When government bureaucrats start talking about “efficiencies” in health care, they’re talking about rationing. It will be up to some unknown bureaucrat to decide if you’re life is valuable enough to “invest” precious health care resources into. And those decisions can and will change with the political winds.

Meanwhile, the legislation says nothing at all about reforming the nation’s tort laws. Those are the laws that allow someone to sue for millions in malpractice cases. Insurance companies all say that if such malpractice awards were limited to actual expenses associated with the malpractice, plus a limited amount as a penalty (punitive damages), say $250,000, they could reduce insurance premiums for everyone.

It’s not surprising, considering the nation’s trial lawyers contribute heavily to the Democrats now in control in Washington.

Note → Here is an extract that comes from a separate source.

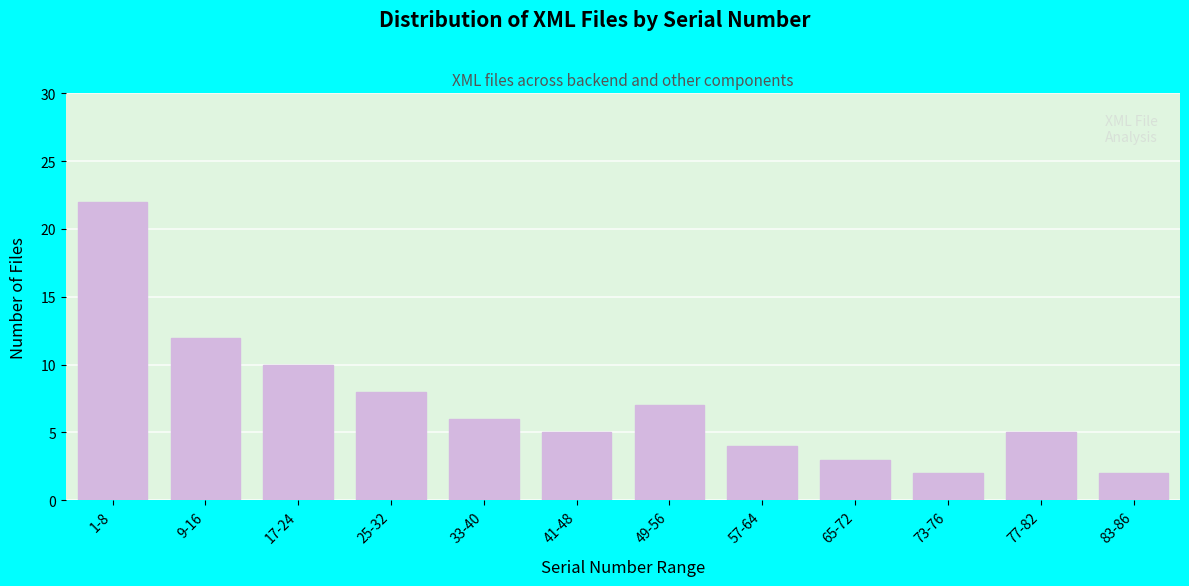

Reading right to left, what are all the values shown in this chart?

83-86=2	77-82=5	73-76=2	65-72=3	57-64=4	49-56=7	41-48=5	33-40=6	25-32=8	17-24=10	9-16=12	1-8=22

It doesn’t seem to matter that absolutely none of this is authorized by the Constitution. Our federal government shall have only those powers delegated to it by our Constitution. The powers not delegated to the United States by the Constitution, nor prohibited by it to the states, are reserved to the states respectively, or to the people.

The rumblings of a new American Revolution have reached critical mass.
 
There has to be a thousand logical arguments against everything you said but I'm tired of wasting time on your, (all of you who can't see my point) paranoid, ignorant, set in stone, opinions for today, and hopefully a while to come.